Nel "foglio" del calendario del ciclo dei Mesi di Torre Aquila a Trento, si ritrova intatto il tepore di queste giornate primaverili.


Sotto il sole di maggio, trionfa la bella stagione.
Su uno sfondo di rocce simili a cartapesta, le foglie degli alberi, i cespugli e i prati splendono di un verde brillante. 
La natura è in pieno rigoglio. Ovunque sono sbocciate le rose.

Nell'affresco sono raffigurati soltanto dame e  gentiluomini. 
I contadini, con cui abitualmente spartivano la scena, non compaiono.
Rispettando la consuetudine che voleva che i lavori agricoli fossero completati entro il 23 aprile, la festa di san Giorgio, hanno già preparato e seminato i campi, riparato o ricostruito gli steccati degli orti. 
Ora si possono finalmente concedere una pausa di riposo.

In alto, al centro di una città chiusa da una rossa cortina muraria, spicca il candore di una bianca chiesa gotica.
Un ponte di assi conduce, ai piedi di una montagna, verso un prato fiorito, dove giovani ed eleganti aristocratici sono seduti intorno a una tavola imbandita. 
Una delle dame ha lasciato il banchetto per raccogliere l’acqua che sgorga abbondante da una fontana di marmo rosso. 
Forse è un’allusione alla fonte della giovinezza, che, secondo la leggenda, poteva rinnovare per l'eternità bellezza e gioventù.
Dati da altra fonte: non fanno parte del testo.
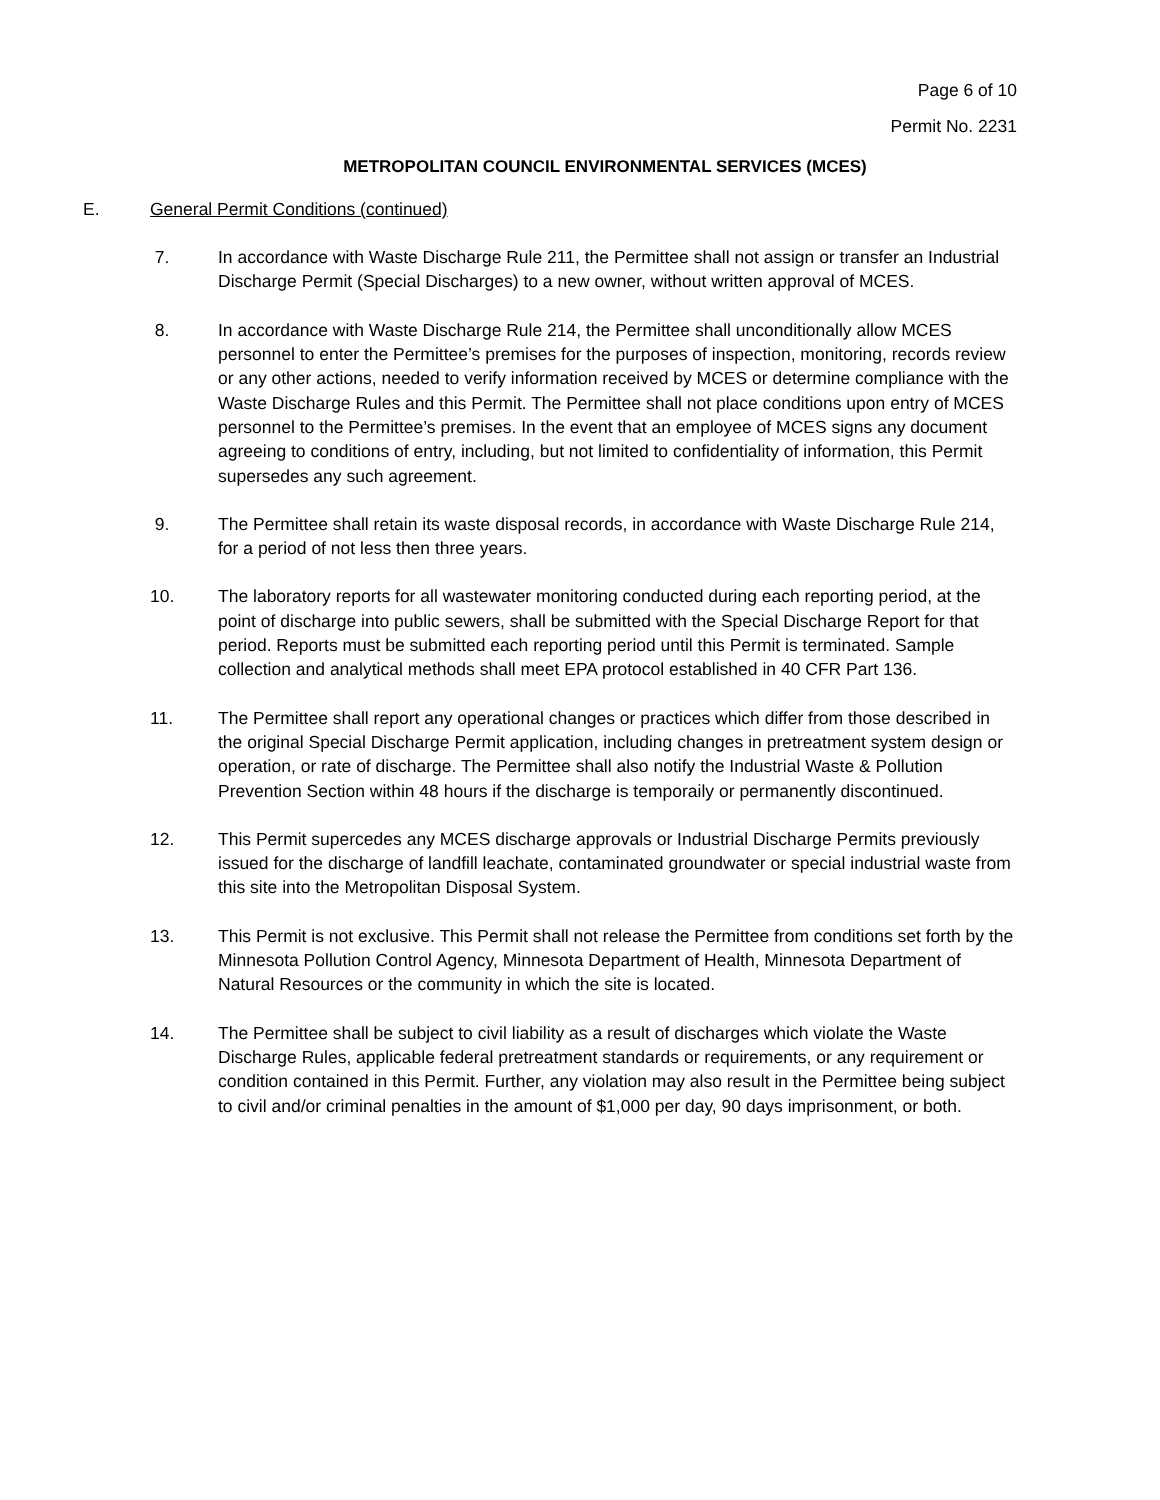Page 6 of 10
Permit No. 2231
METROPOLITAN COUNCIL ENVIRONMENTAL SERVICES (MCES)
E. General Permit Conditions (continued)
7. In accordance with Waste Discharge Rule 211, the Permittee shall not assign or transfer an Industrial Discharge Permit (Special Discharges) to a new owner, without written approval of MCES.
8. In accordance with Waste Discharge Rule 214, the Permittee shall unconditionally allow MCES personnel to enter the Permittee’s premises for the purposes of inspection, monitoring, records review or any other actions, needed to verify information received by MCES or determine compliance with the Waste Discharge Rules and this Permit. The Permittee shall not place conditions upon entry of MCES personnel to the Permittee’s premises. In the event that an employee of MCES signs any document agreeing to conditions of entry, including, but not limited to confidentiality of information, this Permit supersedes any such agreement.
9. The Permittee shall retain its waste disposal records, in accordance with Waste Discharge Rule 214, for a period of not less then three years.
10. The laboratory reports for all wastewater monitoring conducted during each reporting period, at the point of discharge into public sewers, shall be submitted with the Special Discharge Report for that period. Reports must be submitted each reporting period until this Permit is terminated. Sample collection and analytical methods shall meet EPA protocol established in 40 CFR Part 136.
11. The Permittee shall report any operational changes or practices which differ from those described in the original Special Discharge Permit application, including changes in pretreatment system design or operation, or rate of discharge. The Permittee shall also notify the Industrial Waste & Pollution Prevention Section within 48 hours if the discharge is temporaily or permanently discontinued.
12. This Permit supercedes any MCES discharge approvals or Industrial Discharge Permits previously issued for the discharge of landfill leachate, contaminated groundwater or special industrial waste from this site into the Metropolitan Disposal System.
13. This Permit is not exclusive. This Permit shall not release the Permittee from conditions set forth by the Minnesota Pollution Control Agency, Minnesota Department of Health, Minnesota Department of Natural Resources or the community in which the site is located.
14. The Permittee shall be subject to civil liability as a result of discharges which violate the Waste Discharge Rules, applicable federal pretreatment standards or requirements, or any requirement or condition contained in this Permit. Further, any violation may also result in the Permittee being subject to civil and/or criminal penalties in the amount of $1,000 per day, 90 days imprisonment, or both.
In basso, una spalliera di candide rose racchiude un prato cosparso di fiori, dove si sono radunati raffinati gentiluomini e belle dame.
È proprio qui che è diretta anche la gentildonna, abbigliata in verde, che, nel Mese di aprile, stava velocemente attraversando il confine dipinto tra le due scene. 
Stanno arrivando tutti per festeggiare la primavera.
Hanno tirato fuori dal guardaroba i loro abiti più belli e variopinti. 
Gli uomini indossano giubbetti aderenti con calzebraghe colorate, o ampi mantelli dagli orli sfrangiati, le donne sono vestite con attillate sopravesti. 
I più attenti alla moda calzano le scarpe dalle lunghe punte che in Francia fanno furore. 
Un giovane si inginocchia, in atto di omaggio, di fronte alla propria dama, un altro china la fronte per essere incoronato con una ghirlanda di fiori.
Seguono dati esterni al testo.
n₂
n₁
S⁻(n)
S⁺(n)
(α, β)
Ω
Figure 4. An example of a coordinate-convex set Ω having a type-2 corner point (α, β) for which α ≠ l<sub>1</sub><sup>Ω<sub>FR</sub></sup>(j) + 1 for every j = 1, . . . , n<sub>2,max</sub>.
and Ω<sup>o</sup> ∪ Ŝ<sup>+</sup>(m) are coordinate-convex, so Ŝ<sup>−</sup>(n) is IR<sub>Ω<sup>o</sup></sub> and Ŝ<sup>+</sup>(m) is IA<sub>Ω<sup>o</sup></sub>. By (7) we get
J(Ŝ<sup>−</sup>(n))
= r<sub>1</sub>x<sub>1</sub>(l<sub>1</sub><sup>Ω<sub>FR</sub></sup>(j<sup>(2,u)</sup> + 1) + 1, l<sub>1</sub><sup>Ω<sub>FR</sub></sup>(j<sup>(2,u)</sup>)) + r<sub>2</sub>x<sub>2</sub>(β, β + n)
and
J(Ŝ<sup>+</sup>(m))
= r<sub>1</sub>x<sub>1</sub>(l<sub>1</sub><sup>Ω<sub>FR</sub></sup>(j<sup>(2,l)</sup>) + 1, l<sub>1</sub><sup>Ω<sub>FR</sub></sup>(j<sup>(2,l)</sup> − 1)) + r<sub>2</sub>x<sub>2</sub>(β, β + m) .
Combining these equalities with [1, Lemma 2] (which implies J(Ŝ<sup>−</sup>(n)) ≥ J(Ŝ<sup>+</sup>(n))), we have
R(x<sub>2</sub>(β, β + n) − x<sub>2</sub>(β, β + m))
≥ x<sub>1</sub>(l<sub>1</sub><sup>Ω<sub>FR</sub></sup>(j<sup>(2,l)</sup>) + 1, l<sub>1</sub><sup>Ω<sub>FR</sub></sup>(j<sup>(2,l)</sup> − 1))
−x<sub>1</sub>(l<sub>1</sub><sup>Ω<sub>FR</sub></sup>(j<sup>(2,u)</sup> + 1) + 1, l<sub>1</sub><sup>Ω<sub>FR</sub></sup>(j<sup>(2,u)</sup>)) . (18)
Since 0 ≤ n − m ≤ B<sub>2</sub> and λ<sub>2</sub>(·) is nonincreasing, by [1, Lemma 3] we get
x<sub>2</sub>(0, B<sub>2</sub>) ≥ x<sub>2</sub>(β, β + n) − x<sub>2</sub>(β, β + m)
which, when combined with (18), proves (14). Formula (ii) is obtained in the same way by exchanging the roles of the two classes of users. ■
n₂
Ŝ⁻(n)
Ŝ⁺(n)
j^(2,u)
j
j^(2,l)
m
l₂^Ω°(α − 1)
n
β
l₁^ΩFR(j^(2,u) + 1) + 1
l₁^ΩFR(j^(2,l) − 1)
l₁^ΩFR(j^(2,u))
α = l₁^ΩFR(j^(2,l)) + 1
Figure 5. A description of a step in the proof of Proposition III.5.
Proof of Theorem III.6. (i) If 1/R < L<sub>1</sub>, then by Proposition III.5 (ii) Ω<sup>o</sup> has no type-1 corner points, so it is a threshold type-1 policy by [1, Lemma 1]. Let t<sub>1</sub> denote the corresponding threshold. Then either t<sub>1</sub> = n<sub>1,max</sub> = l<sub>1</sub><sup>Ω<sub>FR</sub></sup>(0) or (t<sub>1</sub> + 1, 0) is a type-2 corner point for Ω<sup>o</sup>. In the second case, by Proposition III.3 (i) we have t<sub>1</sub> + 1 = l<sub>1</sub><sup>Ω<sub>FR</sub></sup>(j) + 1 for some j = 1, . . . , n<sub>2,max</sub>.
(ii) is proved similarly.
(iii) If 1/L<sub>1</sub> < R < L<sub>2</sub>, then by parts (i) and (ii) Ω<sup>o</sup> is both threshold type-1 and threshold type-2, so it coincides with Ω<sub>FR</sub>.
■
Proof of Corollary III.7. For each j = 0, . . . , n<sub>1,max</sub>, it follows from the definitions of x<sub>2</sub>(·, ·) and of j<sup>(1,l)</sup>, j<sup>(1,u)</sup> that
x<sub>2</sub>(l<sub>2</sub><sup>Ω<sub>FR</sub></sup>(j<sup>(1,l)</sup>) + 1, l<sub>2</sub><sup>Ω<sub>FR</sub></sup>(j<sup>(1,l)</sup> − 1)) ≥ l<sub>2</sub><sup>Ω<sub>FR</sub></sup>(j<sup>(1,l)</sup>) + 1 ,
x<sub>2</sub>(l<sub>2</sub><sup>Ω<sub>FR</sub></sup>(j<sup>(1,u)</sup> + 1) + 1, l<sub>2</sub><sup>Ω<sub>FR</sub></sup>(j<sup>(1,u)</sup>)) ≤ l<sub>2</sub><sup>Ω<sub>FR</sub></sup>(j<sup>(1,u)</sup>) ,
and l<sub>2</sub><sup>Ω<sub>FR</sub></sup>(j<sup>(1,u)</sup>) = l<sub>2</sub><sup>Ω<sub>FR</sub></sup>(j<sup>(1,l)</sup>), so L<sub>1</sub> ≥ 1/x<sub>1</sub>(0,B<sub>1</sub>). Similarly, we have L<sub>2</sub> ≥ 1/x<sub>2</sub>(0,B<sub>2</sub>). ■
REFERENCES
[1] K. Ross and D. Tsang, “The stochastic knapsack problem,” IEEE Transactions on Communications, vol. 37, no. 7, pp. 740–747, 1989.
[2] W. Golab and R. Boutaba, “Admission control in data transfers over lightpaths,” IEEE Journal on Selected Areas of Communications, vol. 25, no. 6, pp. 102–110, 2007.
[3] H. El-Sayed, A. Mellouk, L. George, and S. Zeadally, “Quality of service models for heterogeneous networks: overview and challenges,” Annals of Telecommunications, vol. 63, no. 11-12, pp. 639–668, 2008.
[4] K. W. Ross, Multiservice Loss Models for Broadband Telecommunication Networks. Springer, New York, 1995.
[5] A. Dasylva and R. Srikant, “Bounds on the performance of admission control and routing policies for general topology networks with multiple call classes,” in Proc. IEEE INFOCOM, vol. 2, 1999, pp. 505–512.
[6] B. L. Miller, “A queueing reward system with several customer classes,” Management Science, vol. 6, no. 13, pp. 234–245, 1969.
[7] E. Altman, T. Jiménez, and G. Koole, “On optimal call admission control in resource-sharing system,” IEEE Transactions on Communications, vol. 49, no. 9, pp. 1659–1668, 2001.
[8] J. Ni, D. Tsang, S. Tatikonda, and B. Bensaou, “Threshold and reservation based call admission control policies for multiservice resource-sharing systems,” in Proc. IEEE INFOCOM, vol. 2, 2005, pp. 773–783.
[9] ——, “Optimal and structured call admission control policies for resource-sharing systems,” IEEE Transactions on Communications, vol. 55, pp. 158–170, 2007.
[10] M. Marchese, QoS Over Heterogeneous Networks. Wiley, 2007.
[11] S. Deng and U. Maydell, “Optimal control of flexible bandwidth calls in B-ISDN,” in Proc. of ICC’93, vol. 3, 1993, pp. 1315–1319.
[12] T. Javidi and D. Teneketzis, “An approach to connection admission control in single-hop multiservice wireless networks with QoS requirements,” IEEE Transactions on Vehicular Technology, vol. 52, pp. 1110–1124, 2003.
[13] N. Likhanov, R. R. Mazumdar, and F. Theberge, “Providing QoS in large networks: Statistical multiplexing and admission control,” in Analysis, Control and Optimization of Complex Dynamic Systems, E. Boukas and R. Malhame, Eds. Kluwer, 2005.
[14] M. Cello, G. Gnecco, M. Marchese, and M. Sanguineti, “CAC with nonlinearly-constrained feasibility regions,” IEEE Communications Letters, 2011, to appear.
Di certo non c’è il lusso e la raffinatezza del calendario dell'anno scorso, le "Très Riches heures di Duc de Berry": le vesti non sono di tessuti preziosi, né arricchite da decorazioni dorate. 
Siamo nella periferia dell'Impero, nella corte austera di Trento, governata da un principe vescovo, il committente della serie Giorgio di Liechtenstein. 
Ma anche qui i passatempi e le feste dei nobili sono ispirati all'eleganza delle corti del Nord Europa e ai modelli di quei romanzi cavallereschi che, all'epoca, si leggevano appassionatamente dappertutto. 
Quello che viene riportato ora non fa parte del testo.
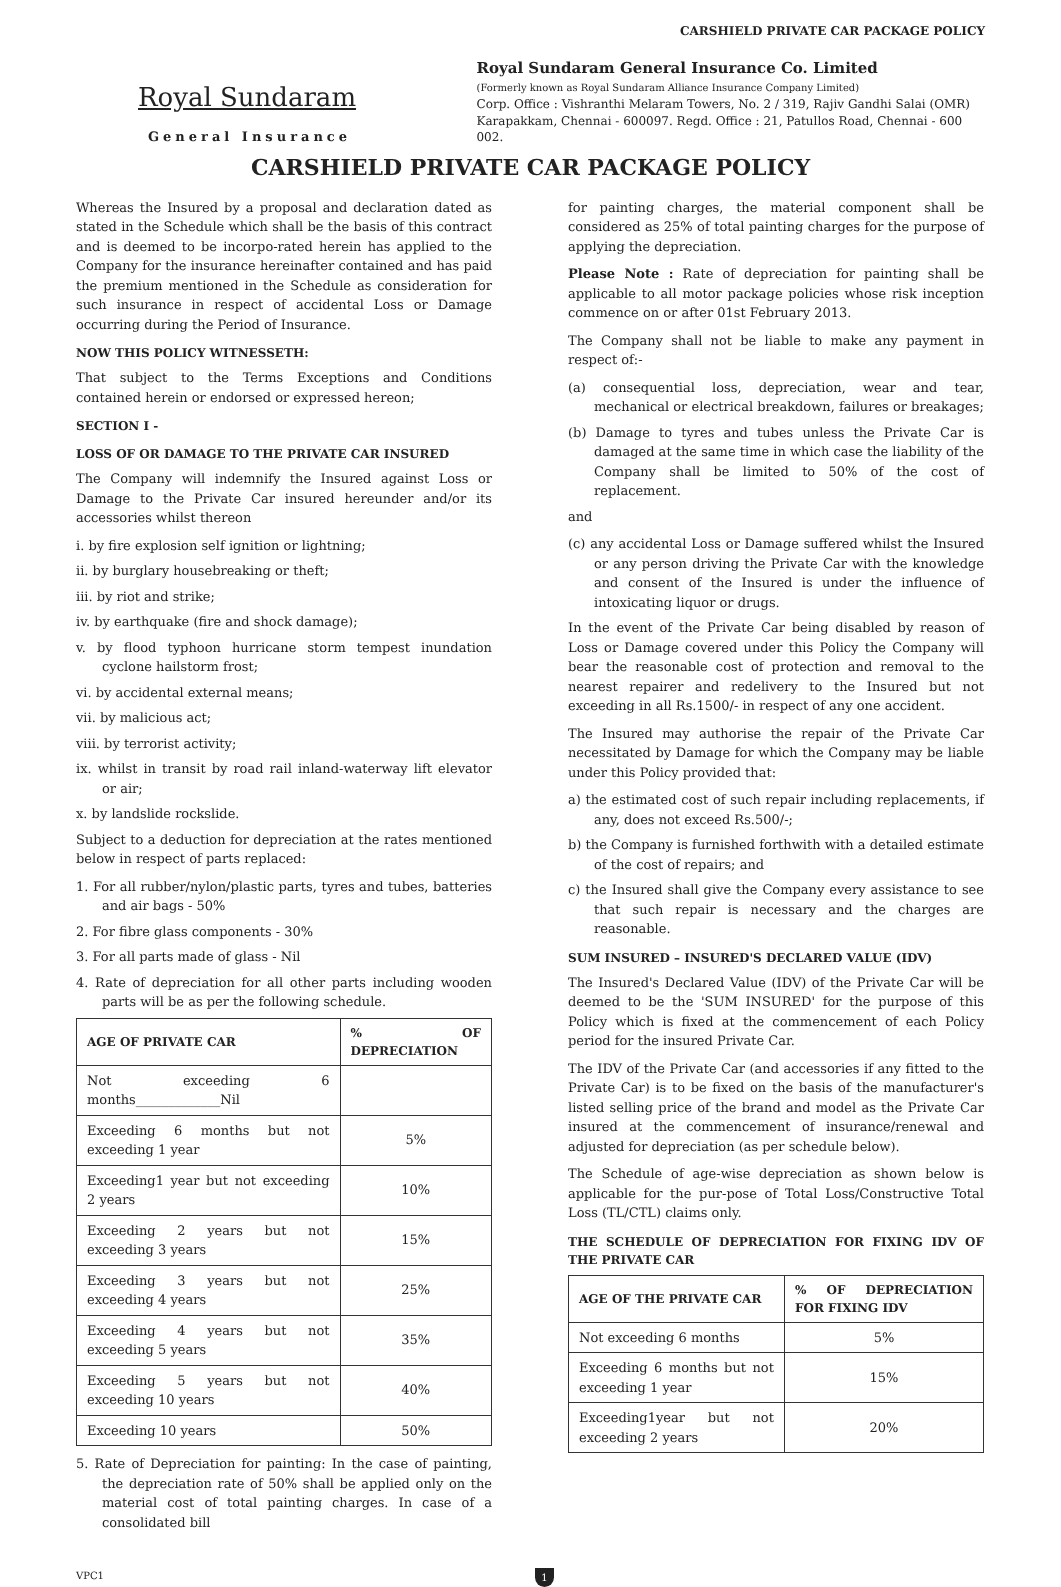CARSHIELD PRIVATE CAR PACKAGE POLICY
Royal Sundaram
General Insurance
Royal Sundaram General Insurance Co. Limited
(Formerly known as Royal Sundaram Alliance Insurance Company Limited)
Corp. Office : Vishranthi Melaram Towers, No. 2 / 319, Rajiv Gandhi Salai (OMR)
Karapakkam, Chennai - 600097. Regd. Office : 21, Patullos Road, Chennai - 600 002.
CARSHIELD PRIVATE CAR PACKAGE POLICY
Whereas the Insured by a proposal and declaration dated as stated in the Schedule which shall be the basis of this contract and is deemed to be incorpo-rated herein has applied to the Company for the insurance hereinafter contained and has paid the premium mentioned in the Schedule as consideration for such insurance in respect of accidental Loss or Damage occurring during the Period of Insurance.
NOW THIS POLICY WITNESSETH:
That subject to the Terms Exceptions and Conditions contained herein or endorsed or expressed hereon;
SECTION I -
LOSS OF OR DAMAGE TO THE PRIVATE CAR INSURED
The Company will indemnify the Insured against Loss or Damage to the Private Car insured hereunder and/or its accessories whilst thereon
i. by fire explosion self ignition or lightning;
ii. by burglary housebreaking or theft;
iii. by riot and strike;
iv. by earthquake (fire and shock damage);
v. by flood typhoon hurricane storm tempest inundation cyclone hailstorm frost;
vi. by accidental external means;
vii. by malicious act;
viii. by terrorist activity;
ix. whilst in transit by road rail inland-waterway lift elevator or air;
x. by landslide rockslide.
Subject to a deduction for depreciation at the rates mentioned below in respect of parts replaced:
1. For all rubber/nylon/plastic parts, tyres and tubes, batteries and air bags - 50%
2. For fibre glass components - 30%
3. For all parts made of glass - Nil
4. Rate of depreciation for all other parts including wooden parts will be as per the following schedule.
| AGE OF PRIVATE CAR | % OF DEPRECIATION |
| --- | --- |
| Not exceeding 6 months_____________Nil | |
| Exceeding 6 months but not exceeding 1 year | 5% |
| Exceeding1 year but not exceeding 2 years | 10% |
| Exceeding 2 years but not exceeding 3 years | 15% |
| Exceeding 3 years but not exceeding 4 years | 25% |
| Exceeding 4 years but not exceeding 5 years | 35% |
| Exceeding 5 years but not exceeding 10 years | 40% |
| Exceeding 10 years | 50% |
5. Rate of Depreciation for painting: In the case of painting, the depreciation rate of 50% shall be applied only on the material cost of total painting charges. In case of a consolidated bill
for painting charges, the material component shall be considered as 25% of total painting charges for the purpose of applying the depreciation.
Please Note : Rate of depreciation for painting shall be applicable to all motor package policies whose risk inception commence on or after 01st February 2013.
The Company shall not be liable to make any payment in respect of:-
(a) consequential loss, depreciation, wear and tear, mechanical or electrical breakdown, failures or breakages;
(b) Damage to tyres and tubes unless the Private Car is damaged at the same time in which case the liability of the Company shall be limited to 50% of the cost of replacement.
and
(c) any accidental Loss or Damage suffered whilst the Insured or any person driving the Private Car with the knowledge and consent of the Insured is under the influence of intoxicating liquor or drugs.
In the event of the Private Car being disabled by reason of Loss or Damage covered under this Policy the Company will bear the reasonable cost of protection and removal to the nearest repairer and redelivery to the Insured but not exceeding in all Rs.1500/- in respect of any one accident.
The Insured may authorise the repair of the Private Car necessitated by Damage for which the Company may be liable under this Policy provided that:
a) the estimated cost of such repair including replacements, if any, does not exceed Rs.500/-;
b) the Company is furnished forthwith with a detailed estimate of the cost of repairs; and
c) the Insured shall give the Company every assistance to see that such repair is necessary and the charges are reasonable.
SUM INSURED – INSURED'S DECLARED VALUE (IDV)
The Insured's Declared Value (IDV) of the Private Car will be deemed to be the 'SUM INSURED' for the purpose of this Policy which is fixed at the commencement of each Policy period for the insured Private Car.
The IDV of the Private Car (and accessories if any fitted to the Private Car) is to be fixed on the basis of the manufacturer's listed selling price of the brand and model as the Private Car insured at the commencement of insurance/renewal and adjusted for depreciation (as per schedule below).
The Schedule of age-wise depreciation as shown below is applicable for the pur-pose of Total Loss/Constructive Total Loss (TL/CTL) claims only.
THE SCHEDULE OF DEPRECIATION FOR FIXING IDV OF THE PRIVATE CAR
| AGE OF THE PRIVATE CAR | % OF DEPRECIATION FOR FIXING IDV |
| --- | --- |
| Not exceeding 6 months | 5% |
| Exceeding 6 months but not exceeding 1 year | 15% |
| Exceeding1year but not exceeding 2 years | 20% |
VPC1 1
Nella tradizione cortese Maggio era il mese destinato agli svaghi amorosi.
Allegre brigate di giovani usavano  percorrere le campagne fiorite, celebrando riti antichi e festeggiando il rinnovamento della vita in un'atmosfera di gioiosa spensieratezza.
Anche nella splendente primavera, affrescata da Maestro Venceslao ai primi  del Quattrocento, le paure e le ansie del quotidiano sembrano svanire in un sogno d'amore e in un profumo di rose.